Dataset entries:

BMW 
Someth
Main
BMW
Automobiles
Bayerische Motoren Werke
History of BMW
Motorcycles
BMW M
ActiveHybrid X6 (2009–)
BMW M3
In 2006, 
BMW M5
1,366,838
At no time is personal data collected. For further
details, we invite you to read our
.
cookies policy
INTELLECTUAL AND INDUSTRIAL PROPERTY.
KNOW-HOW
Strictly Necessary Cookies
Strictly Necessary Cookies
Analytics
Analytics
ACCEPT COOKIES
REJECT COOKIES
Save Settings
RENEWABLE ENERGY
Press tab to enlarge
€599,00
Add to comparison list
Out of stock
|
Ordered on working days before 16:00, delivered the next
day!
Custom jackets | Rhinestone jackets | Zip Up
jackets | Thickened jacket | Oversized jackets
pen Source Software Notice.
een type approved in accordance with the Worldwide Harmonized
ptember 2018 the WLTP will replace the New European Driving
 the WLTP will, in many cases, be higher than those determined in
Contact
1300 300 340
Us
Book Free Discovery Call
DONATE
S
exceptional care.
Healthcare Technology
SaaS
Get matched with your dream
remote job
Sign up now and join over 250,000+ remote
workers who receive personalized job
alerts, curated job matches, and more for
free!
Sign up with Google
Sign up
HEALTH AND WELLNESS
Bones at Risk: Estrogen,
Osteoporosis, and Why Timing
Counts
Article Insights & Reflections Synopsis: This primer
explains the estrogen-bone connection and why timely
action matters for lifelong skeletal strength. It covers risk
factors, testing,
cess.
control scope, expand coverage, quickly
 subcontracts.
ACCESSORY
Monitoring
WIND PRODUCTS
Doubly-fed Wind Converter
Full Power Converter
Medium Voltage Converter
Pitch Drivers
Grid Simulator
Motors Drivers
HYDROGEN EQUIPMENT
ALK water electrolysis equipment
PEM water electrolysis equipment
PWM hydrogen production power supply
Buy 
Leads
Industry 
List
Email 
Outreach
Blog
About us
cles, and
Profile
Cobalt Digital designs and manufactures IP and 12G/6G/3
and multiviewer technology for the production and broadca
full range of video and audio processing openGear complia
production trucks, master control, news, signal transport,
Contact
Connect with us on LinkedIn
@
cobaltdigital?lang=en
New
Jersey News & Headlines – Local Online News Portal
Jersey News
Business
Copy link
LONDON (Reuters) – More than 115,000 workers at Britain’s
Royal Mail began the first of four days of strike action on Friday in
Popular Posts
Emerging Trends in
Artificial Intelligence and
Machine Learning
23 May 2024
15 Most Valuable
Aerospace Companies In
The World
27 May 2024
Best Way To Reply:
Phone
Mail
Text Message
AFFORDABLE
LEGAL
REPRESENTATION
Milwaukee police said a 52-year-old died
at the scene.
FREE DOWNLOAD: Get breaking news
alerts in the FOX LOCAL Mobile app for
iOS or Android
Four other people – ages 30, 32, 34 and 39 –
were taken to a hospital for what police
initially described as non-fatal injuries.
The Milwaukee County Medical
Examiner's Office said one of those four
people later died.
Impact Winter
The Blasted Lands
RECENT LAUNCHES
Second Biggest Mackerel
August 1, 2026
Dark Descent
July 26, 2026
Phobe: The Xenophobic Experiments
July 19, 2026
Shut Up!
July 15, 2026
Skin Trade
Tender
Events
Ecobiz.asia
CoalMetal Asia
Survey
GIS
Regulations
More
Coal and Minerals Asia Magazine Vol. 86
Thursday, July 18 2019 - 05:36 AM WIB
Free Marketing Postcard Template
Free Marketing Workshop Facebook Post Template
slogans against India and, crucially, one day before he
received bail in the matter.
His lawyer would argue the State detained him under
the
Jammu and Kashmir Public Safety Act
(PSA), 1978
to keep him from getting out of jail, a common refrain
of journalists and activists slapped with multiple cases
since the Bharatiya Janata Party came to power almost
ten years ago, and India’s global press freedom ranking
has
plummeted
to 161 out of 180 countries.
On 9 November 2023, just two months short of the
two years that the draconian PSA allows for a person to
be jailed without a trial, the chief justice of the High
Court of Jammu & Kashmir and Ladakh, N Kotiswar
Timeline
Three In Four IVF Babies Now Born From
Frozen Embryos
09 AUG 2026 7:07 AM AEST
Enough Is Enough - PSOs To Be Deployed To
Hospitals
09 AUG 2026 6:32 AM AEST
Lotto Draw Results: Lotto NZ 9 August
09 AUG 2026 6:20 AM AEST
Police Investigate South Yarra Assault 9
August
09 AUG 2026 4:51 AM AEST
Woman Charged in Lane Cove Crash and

#### [Assignment]
Reproduce the records, replacing every occurrence of "Converter" with "Inverter" and leaving all other text unchanged.

#### [Written solution]
BMW 
Someth
Main
BMW
Automobiles
Bayerische Motoren Werke
History of BMW
Motorcycles
BMW M
ActiveHybrid X6 (2009–)
BMW M3
In 2006, 
BMW M5
1,366,838
At no time is personal data collected. For further
details, we invite you to read our
.
cookies policy
INTELLECTUAL AND INDUSTRIAL PROPERTY.
KNOW-HOW
Strictly Necessary Cookies
Strictly Necessary Cookies
Analytics
Analytics
ACCEPT COOKIES
REJECT COOKIES
Save Settings
RENEWABLE ENERGY
Press tab to enlarge
€599,00
Add to comparison list
Out of stock
|
Ordered on working days before 16:00, delivered the next
day!
Custom jackets | Rhinestone jackets | Zip Up
jackets | Thickened jacket | Oversized jackets
pen Source Software Notice.
een type approved in accordance with the Worldwide Harmonized
ptember 2018 the WLTP will replace the New European Driving
 the WLTP will, in many cases, be higher than those determined in
Contact
1300 300 340
Us
Book Free Discovery Call
DONATE
S
exceptional care.
Healthcare Technology
SaaS
Get matched with your dream
remote job
Sign up now and join over 250,000+ remote
workers who receive personalized job
alerts, curated job matches, and more for
free!
Sign up with Google
Sign up
HEALTH AND WELLNESS
Bones at Risk: Estrogen,
Osteoporosis, and Why Timing
Counts
Article Insights & Reflections Synopsis: This primer
explains the estrogen-bone connection and why timely
action matters for lifelong skeletal strength. It covers risk
factors, testing,
cess.
control scope, expand coverage, quickly
 subcontracts.
ACCESSORY
Monitoring
WIND PRODUCTS
Doubly-fed Wind Inverter
Full Power Inverter
Medium Voltage Inverter
Pitch Drivers
Grid Simulator
Motors Drivers
HYDROGEN EQUIPMENT
ALK water electrolysis equipment
PEM water electrolysis equipment
PWM hydrogen production power supply
Buy 
Leads
Industry 
List
Email 
Outreach
Blog
About us
cles, and
Profile
Cobalt Digital designs and manufactures IP and 12G/6G/3
and multiviewer technology for the production and broadca
full range of video and audio processing openGear complia
production trucks, master control, news, signal transport,
Contact
Connect with us on LinkedIn
@
cobaltdigital?lang=en
New
Jersey News & Headlines – Local Online News Portal
Jersey News
Business
Copy link
LONDON (Reuters) – More than 115,000 workers at Britain’s
Royal Mail began the first of four days of strike action on Friday in
Popular Posts
Emerging Trends in
Artificial Intelligence and
Machine Learning
23 May 2024
15 Most Valuable
Aerospace Companies In
The World
27 May 2024
Best Way To Reply:
Phone
Mail
Text Message
AFFORDABLE
LEGAL
REPRESENTATION
Milwaukee police said a 52-year-old died
at the scene.
FREE DOWNLOAD: Get breaking news
alerts in the FOX LOCAL Mobile app for
iOS or Android
Four other people – ages 30, 32, 34 and 39 –
were taken to a hospital for what police
initially described as non-fatal injuries.
The Milwaukee County Medical
Examiner's Office said one of those four
people later died.
Impact Winter
The Blasted Lands
RECENT LAUNCHES
Second Biggest Mackerel
August 1, 2026
Dark Descent
July 26, 2026
Phobe: The Xenophobic Experiments
July 19, 2026
Shut Up!
July 15, 2026
Skin Trade
Tender
Events
Ecobiz.asia
CoalMetal Asia
Survey
GIS
Regulations
More
Coal and Minerals Asia Magazine Vol. 86
Thursday, July 18 2019 - 05:36 AM WIB
Free Marketing Postcard Template
Free Marketing Workshop Facebook Post Template
slogans against India and, crucially, one day before he
received bail in the matter.
His lawyer would argue the State detained him under
the
Jammu and Kashmir Public Safety Act
(PSA), 1978
to keep him from getting out of jail, a common refrain
of journalists and activists slapped with multiple cases
since the Bharatiya Janata Party came to power almost
ten years ago, and India’s global press freedom ranking
has
plummeted
to 161 out of 180 countries.
On 9 November 2023, just two months short of the
two years that the draconian PSA allows for a person to
be jailed without a trial, the chief justice of the High
Court of Jammu & Kashmir and Ladakh, N Kotiswar
Timeline
Three In Four IVF Babies Now Born From
Frozen Embryos
09 AUG 2026 7:07 AM AEST
Enough Is Enough - PSOs To Be Deployed To
Hospitals
09 AUG 2026 6:32 AM AEST
Lotto Draw Results: Lotto NZ 9 August
09 AUG 2026 6:20 AM AEST
Police Investigate South Yarra Assault 9
August
09 AUG 2026 4:51 AM AEST
Woman Charged in Lane Cove Crash and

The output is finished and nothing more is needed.